I've about gotten thru a cup of coffee, when someone taps me on the back, "If you're competing you'd better sign in now," he says. That's the end of my appetite. They say you never realize how close the war is until your husband, or son, or roommate gets killed in it. Well, it's the same with jumping. You never fully realize how close you are to returning to dust till you sing that vicious slip. It says something about if you break your neck, you can't say it was the hill's fault, and it reminds you that in case of death you mustn't let your heirs sue the club.
"Whoopee!" I think to myself as I struggle to get my sixteen-pound skis over my shoulder: "At long last I can crack up with legality." Slowly we trudge up the hill, 300 steps or more on a good one. The crowd is beginning to gather. They look at the climbing competitors hungrily. The Romans had the same look when they watched the Christians led to the Arena. A guy shoots off in a practice jump. I watch him over my shoulder. He bounces once on his back, twice on his side, and he's ready for his next jump. Then we're at the top, get our numbers, pin them on, and start waxing feverishly. Don't need to wax but everyone does -- it's good for the nerves. My number is 32 this time. When number 20 comes down I start up the scaffold. It's VERY tense at the top. Somebody is saying something about me in Norwegian. I wonder what. Devlin and Tokle are talking quietly in the corner. "Remember zat fall at Brattleboro last week?" says Torger.
"You mean that boy who lay at the bottom with his foot and ski slowly making complete turns on the end of his leg?"

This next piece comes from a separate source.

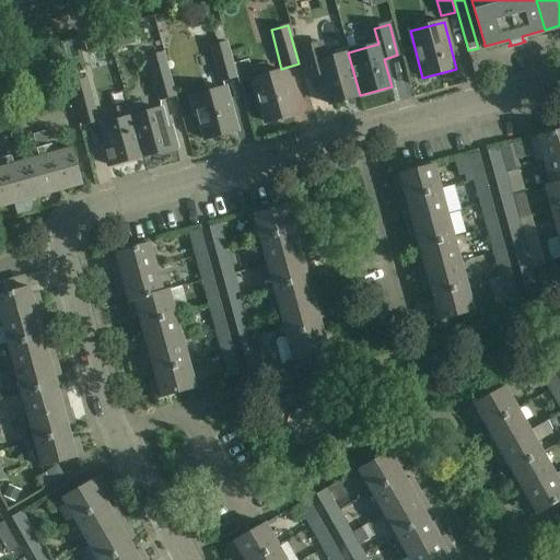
[(237,78),(226,42),(210,46),(221,83),(237,78)]
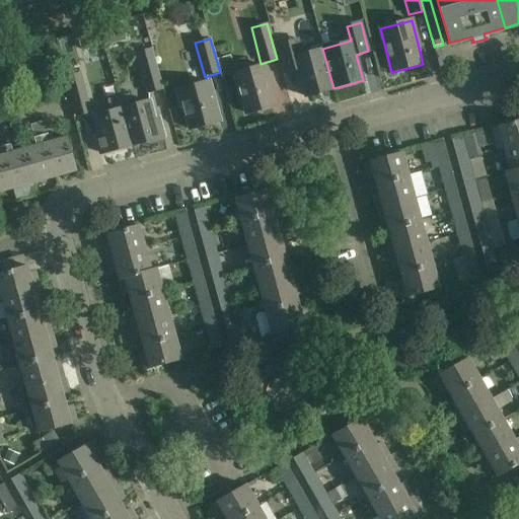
[(304,96),(334,88),(322,49),(294,57),(290,42),(277,46),(284,74),(297,70),(304,96)]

"Yea, yea," says Torger, enthusiastically, but I hear no more. The loud speaker is bellowing out my name, number and the fact that I go to Yale. I'm sorry about that last announcement. Yale had enough of a disgrace in the last football season. But down I go, faster and faster. The end of the take-off seems to be coming right along. I straighten up with a snap. For the first time I can see the landing hill and the crowd. I feel awfully high up. I try to think about form; it improves just a hair. I wish I could think faster. Then whack I hit the hill and zoom out on the level--that's one thing I can do as well as anybody.
I ski by the crowd. Once at Bear Mountain I looked at them. Everyone looked disappointed. Not that I wasn't good, that wasn't the reason. When they heard the word "Yale" in the announcement, I guess they all moved toward the ambulance, their Roman blood flushing their cheeks. the suddenly, there I was at the bottom, the stretcher wasn't needed -- not that time. I've never looked at that wicked group which makes up a jumping audience since. Often, though, I please them.